Kürzlich habe sie »gebeizten Lachs aus Karotten gemacht«, erzählt Apfelberg. »Wenn man die Möhren einlegt und wie Fisch würzt, dann schmecken sie wie das Original«, freut sie sich.

fortschritt Wie bei den meisten veganen Juden liegt auch auf Apfelbergs Sederteller eine geröstete Rote Bete anstatt des Seroa, des Lammknochens. »Ganz am Anfang haben wir einen Knochen aus Alufolie gebastelt«, erinnert sich Apfelberg. Die rotbraune Knolle sei eindeutig ein Fortschritt.

Auch in der Haggada geht es um Veganismus und Judentum.

Laut Rabbiner Klein, der vor einiger Zeit mit Faith Action for Animals seine eigene Tierrechtsorganisation gegründet hat, gibt es für diesen Austausch eine talmudische Berechtigung. Er beruft sich auf eine Interpretation des Traktats Pessachim 114b. Demnach sollte das Sedermahl insgesamt vegetarisch sein. »Das Ei ist ein größeres Problem, und ich habe keine Ahnung, wie man darum herumkommt«, gibt Klein zu, der seit elf Jahren vegan lebt.

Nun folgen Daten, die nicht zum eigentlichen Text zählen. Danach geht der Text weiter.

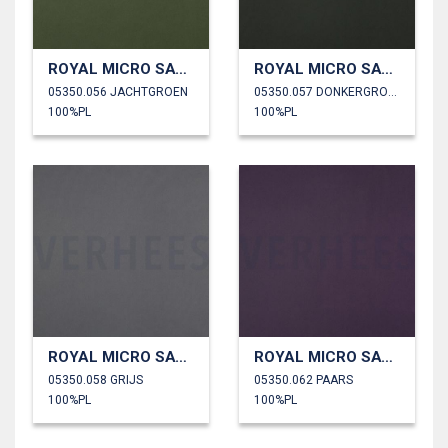
ROYAL MICRO SATIJN
ROYAL MICRO SATIJN
05350.056 JACHTGROEN
05350.057 DONKERGROEN
100%PL
100%PL
ROYAL MICRO SATIJN
ROYAL MICRO SATIJN
05350.058 GRIJS
05350.062 PAARS
100%PL
100%PL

»Wenn es etwas Geröstetes sein soll in Anlehnung an das Ei, ist eine Kartoffel gut«, erklärt Apfelberg, die in diesem Jahr unter Gleichgesinnten feiern wollte. »Man kann einen Feiertag, der die Befreiung zum Thema hat, nicht besser begehen als ohne tierische Lebensmittel«, findet sie.

Die Organisation JewishVeg stellt in diesem Jahr unter www.jewishveg.org/vegan-passover ihre vegane Haggada kostenfrei zum Download zur Verfügung.